In the new study, researchers began by examining which parts of mouse mammary cells’ DNA–which is tightly coiled in a package called chromatin–was uncoiling to make specific genes more accessible. This was the team’s first clue to which genes might be active during development. The chromatin analysis revealed that in both fetal cells and a subpopulation of breast tumor cells, the same areas of the genome were becoming accessible–areas where a master gene regulator called Sox10 is known to bind to DNA to initiate a variety of developmental processes. It seemed like a gene regulation “smoking gun.”

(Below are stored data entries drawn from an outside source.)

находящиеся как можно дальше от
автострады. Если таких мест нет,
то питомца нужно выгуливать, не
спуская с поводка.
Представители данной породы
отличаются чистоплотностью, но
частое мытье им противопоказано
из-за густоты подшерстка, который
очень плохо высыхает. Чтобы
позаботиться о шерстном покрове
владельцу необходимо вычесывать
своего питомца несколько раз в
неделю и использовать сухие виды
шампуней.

Next, the team showed that Sox10 is actually bound to genes in the open regions to activate them, thereby directly regulating genes responsible for cell type, mobility and other features relevant to breast cancer’s ability to evolve and metastasize. Breast cancer cells with high levels of Sox10 changed to become much more primitive and acquired the ability to move. The results were so dramatic that the team repeated the experiment with a technique to keep Sox10 from binding to those genes. This time, without access to Sox10, none of the breast cells that had been programmed to turn cancerous were now able to form tumors.
The researchers caution that strategies to block Sox10 will require further development and will have to be tested for safety to determine if they impact normal cellular functions. However, the fact that Sox10 regulates many genes potentially linked to aggressive breast cancer offers the potential to target one or more of them as the basis for developing “personalized” therapies for metastatic breast cancer.
The findings appeared in the Journal of Cancer Cell.